I went on a creative writing course today for people who suffer from mental health issues and had a bit of time to write something based on a certain theme, intertwined with making numerous cups of tea and chatting up the girl sitting next to me. Here is what I wrote. I’ve not edited it, this is just what flowed out of me naturally in today’s session.
Looking forward to the ideal summer.
The sun was peaking down, spying on my life which was a perfect existence. When the sun is jealous then you know that your life is something special.
She’s not quite an angel but she lit up every room that she entered. Striking, extravagant, sublime… perfect. In her presence, I often closed my eyes yet the light never faded even behind closed lids. I saw kaleidoscopic beautiful fireflies prancing about the back of my eyelids. I’m sorry if I’m being over-emotional here and to anybody who reads this who wants this to have a happy ending then stop reading here.
The crow-faced demon, jet-black and extremely intimidating, whose body was made up of nothing other than ghastly, spectre-like black hands approached our table. As he walked towards us the table, the floor and ceiling were pulsating. In fact, the steady beat of the surrounding environment was slower in pace than my heart. The being had, after all, just walked out of the walls. I took a sip of my Rose wine to regain my composure and smiled at my darling but at the exact instant, her face disappeared. All that remained was an overexaggerated medium and miasma of nothingness. She was ghastly, haunting and despondent. She’d frozen in time.
I stood up slowly, tried to settle myself and nervously approached crow-face. I noticed whilst walking that the other attendees of this establishment were motionless and trapped in this moment of eternity.

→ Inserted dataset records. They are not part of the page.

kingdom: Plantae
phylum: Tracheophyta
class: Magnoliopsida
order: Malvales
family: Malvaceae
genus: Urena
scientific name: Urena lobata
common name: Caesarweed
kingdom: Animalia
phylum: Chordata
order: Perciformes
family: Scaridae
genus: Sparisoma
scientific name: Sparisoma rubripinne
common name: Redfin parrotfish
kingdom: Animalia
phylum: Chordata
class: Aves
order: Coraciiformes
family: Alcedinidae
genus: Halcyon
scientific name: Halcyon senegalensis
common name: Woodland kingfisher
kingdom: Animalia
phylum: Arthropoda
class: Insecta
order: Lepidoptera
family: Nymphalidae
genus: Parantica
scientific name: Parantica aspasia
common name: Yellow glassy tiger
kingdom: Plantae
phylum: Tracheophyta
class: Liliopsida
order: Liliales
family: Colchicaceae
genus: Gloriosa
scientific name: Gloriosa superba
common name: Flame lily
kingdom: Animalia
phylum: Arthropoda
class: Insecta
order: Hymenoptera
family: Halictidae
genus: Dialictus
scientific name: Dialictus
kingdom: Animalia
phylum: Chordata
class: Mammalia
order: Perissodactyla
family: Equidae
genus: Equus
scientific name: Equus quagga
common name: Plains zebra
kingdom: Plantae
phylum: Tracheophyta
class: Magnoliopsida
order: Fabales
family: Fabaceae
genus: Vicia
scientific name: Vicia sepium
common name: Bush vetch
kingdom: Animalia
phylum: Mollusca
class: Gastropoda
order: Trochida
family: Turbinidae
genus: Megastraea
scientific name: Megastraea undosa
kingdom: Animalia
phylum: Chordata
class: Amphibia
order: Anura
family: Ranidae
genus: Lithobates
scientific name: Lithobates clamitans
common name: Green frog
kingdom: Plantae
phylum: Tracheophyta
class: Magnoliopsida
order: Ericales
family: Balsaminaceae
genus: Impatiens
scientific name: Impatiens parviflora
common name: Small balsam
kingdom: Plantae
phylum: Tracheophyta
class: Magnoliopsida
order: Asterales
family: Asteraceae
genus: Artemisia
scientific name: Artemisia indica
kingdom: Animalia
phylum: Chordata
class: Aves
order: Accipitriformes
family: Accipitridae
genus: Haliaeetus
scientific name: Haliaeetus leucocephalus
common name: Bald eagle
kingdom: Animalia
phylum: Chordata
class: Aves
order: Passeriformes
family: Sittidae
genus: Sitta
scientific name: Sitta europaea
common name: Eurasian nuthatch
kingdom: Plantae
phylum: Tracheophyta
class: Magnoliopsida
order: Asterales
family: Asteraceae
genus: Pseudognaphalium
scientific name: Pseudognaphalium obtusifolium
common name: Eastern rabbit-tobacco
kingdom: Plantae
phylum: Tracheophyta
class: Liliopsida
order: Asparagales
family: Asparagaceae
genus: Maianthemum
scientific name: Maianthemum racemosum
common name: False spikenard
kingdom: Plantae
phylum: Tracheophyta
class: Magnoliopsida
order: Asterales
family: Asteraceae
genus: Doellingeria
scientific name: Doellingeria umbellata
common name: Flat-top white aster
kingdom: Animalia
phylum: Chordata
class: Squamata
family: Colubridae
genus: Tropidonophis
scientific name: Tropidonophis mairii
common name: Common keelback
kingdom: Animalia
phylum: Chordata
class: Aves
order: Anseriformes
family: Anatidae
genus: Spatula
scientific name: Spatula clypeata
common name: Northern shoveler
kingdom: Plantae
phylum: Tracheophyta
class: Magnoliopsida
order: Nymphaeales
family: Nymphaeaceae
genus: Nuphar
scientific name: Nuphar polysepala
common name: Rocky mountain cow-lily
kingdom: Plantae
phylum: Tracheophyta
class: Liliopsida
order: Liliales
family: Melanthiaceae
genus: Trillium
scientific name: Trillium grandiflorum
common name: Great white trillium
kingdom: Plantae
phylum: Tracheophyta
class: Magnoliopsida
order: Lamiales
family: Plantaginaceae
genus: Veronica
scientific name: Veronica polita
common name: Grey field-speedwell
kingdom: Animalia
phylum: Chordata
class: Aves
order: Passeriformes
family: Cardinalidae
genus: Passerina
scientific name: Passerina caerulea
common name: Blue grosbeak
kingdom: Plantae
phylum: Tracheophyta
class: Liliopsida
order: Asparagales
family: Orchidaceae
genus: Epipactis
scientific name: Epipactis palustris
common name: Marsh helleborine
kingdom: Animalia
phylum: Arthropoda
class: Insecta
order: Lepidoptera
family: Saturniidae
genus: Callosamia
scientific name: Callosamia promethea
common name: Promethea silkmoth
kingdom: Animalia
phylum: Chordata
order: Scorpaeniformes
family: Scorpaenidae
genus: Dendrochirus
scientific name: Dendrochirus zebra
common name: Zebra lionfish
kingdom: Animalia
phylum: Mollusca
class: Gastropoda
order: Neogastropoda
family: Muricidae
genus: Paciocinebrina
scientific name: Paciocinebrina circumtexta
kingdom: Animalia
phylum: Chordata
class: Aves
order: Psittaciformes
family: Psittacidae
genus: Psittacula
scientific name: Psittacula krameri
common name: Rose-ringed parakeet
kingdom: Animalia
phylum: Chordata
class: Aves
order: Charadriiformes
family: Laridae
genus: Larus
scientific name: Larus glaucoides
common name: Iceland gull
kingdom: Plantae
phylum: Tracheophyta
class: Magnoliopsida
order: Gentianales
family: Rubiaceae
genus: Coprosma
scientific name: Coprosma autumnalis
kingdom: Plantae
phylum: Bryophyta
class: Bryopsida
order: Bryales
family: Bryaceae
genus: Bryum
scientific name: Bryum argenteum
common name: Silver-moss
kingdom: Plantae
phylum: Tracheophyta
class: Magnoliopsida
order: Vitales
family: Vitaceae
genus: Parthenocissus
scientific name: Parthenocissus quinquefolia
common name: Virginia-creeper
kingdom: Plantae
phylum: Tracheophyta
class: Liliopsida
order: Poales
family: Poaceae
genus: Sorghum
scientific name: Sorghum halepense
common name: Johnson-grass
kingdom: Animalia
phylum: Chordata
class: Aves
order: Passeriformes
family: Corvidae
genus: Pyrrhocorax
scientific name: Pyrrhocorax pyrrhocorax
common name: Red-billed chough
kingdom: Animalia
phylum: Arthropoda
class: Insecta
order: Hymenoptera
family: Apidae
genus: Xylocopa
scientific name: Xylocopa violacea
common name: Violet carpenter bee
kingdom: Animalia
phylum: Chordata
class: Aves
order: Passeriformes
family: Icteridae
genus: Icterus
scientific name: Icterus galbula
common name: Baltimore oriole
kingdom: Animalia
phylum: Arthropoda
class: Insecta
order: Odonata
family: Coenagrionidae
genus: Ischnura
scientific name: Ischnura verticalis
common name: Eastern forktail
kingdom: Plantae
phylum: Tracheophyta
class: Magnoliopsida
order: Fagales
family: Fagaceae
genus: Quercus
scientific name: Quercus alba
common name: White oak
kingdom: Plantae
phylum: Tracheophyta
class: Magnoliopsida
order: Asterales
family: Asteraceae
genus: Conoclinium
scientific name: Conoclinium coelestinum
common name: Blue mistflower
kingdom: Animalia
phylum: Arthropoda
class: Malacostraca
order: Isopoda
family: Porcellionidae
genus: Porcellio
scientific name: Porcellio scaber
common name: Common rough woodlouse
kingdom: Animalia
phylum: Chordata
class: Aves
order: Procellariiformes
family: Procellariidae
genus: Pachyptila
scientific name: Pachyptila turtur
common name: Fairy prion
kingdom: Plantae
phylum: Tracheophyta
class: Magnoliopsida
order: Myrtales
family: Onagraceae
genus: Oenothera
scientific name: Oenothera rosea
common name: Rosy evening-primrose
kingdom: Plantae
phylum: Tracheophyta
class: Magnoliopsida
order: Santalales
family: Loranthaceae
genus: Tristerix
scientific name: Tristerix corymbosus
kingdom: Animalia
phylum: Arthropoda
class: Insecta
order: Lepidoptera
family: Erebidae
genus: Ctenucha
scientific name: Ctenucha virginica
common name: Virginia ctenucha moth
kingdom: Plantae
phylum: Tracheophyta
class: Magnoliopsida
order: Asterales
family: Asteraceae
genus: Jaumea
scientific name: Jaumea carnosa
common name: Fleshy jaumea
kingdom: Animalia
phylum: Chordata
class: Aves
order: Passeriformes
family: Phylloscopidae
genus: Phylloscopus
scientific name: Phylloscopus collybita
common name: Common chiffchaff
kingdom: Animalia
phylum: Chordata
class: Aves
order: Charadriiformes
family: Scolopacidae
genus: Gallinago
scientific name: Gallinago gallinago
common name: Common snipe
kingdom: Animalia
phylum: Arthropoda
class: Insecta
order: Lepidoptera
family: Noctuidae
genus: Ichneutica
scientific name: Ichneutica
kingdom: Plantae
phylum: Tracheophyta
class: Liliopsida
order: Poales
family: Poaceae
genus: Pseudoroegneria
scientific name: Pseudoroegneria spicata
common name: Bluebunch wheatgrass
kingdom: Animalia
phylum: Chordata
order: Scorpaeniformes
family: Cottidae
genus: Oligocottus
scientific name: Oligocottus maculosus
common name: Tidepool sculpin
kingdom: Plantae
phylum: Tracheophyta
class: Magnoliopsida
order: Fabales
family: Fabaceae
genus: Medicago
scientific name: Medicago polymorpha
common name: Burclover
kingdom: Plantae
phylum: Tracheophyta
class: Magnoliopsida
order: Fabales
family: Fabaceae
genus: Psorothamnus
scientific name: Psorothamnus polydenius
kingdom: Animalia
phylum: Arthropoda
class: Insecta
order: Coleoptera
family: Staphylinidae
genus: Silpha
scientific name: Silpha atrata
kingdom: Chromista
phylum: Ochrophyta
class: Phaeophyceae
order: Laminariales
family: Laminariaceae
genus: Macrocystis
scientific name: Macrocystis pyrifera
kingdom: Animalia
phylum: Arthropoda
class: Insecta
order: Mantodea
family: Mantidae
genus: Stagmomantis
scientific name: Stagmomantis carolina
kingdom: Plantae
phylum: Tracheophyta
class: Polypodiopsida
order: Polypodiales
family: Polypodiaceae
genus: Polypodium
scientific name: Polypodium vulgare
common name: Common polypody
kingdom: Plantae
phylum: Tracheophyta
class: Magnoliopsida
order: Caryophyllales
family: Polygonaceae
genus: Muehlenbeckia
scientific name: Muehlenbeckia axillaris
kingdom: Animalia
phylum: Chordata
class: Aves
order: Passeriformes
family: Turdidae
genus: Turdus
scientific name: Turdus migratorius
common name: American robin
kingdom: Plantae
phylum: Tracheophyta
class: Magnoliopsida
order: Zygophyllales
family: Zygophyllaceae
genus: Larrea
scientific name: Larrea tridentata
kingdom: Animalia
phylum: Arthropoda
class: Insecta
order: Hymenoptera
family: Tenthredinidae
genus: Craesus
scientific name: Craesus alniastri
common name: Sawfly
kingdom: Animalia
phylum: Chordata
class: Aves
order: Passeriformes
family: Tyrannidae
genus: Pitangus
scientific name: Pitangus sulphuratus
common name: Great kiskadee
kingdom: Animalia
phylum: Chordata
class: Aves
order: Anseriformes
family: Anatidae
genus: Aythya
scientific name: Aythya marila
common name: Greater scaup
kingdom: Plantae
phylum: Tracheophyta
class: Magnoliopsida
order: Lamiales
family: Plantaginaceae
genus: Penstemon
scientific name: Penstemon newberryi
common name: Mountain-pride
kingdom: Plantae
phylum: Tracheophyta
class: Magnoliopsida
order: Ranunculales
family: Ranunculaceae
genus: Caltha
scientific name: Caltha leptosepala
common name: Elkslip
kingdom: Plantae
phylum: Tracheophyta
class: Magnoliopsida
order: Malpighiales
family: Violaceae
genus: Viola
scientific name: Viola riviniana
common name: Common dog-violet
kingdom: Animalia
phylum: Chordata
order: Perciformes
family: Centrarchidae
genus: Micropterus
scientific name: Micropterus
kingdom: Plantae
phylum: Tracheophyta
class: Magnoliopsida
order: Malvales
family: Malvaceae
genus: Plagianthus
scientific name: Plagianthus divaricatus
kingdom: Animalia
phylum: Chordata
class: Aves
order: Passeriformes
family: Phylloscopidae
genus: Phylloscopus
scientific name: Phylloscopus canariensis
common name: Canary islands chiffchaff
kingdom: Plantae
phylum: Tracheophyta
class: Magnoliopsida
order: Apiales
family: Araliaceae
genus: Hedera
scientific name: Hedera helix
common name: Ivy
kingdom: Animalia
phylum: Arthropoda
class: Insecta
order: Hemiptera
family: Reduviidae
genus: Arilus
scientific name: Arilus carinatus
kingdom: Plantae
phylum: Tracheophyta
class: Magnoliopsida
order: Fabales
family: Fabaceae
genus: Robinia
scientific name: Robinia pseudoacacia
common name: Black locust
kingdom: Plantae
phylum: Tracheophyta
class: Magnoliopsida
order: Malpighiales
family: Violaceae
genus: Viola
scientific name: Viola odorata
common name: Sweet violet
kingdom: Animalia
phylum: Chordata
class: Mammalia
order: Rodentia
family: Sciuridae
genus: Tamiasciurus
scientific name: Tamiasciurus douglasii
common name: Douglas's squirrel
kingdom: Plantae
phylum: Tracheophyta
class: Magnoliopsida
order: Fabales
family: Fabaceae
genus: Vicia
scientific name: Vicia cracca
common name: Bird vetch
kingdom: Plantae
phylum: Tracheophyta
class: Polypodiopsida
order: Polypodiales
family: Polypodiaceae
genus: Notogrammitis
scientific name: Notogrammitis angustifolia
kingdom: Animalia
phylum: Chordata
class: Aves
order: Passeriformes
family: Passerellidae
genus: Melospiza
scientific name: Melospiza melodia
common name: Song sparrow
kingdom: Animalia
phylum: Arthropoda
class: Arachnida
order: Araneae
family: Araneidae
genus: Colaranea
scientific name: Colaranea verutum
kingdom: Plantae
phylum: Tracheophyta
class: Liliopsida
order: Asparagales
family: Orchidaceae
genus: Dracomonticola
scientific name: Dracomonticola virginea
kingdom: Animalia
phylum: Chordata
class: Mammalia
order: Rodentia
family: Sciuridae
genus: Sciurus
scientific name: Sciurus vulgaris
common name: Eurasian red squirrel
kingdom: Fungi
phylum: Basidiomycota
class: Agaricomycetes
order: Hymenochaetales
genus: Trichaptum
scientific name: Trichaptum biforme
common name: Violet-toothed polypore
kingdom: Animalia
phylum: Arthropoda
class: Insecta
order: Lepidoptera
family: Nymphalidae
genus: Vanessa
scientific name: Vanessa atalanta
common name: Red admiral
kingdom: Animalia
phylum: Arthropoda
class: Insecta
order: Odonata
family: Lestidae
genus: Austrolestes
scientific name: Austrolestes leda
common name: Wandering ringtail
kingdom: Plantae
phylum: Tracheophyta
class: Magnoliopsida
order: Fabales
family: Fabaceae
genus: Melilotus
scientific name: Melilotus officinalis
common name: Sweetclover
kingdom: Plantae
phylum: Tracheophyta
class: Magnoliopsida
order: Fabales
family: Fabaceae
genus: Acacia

I looked crow-face in his hallow, deep dark eyes whilst he stood in front of a mirror. Terrifyingly I saw another 30 crow-faces behind him in the mirror all who looked ready to jump out and join what I assumed was their leader. He opened his beak, cawed, and in a voice as gravely as the darkest and oldest bombarding forceful sin he said,
“Hello, Alex.”
The room was too cold, icy and my body felt numb and my mind felt like it was floating and looking down on the unwelcome form of myself. Crow-face smiled. It was grotesque and was the ingredient required for the most horrific nightmare.
“What have you done?” I asked, my voice dry, sounding like my tongue was no longer muscle and had been made of sandpaper.
Crow-face smiled again and giant hands such as those that made up his body projected out of the floor. They grabbed me by my arms and legs and held me down. The grip was unimaginably tight. Crow-face peered over me as if the moon was eclipsing the sun, which metaphorically, looking back, it was.
“You do not deserve this angel, she is mine and will always be mine – Now, what do you fear the most?”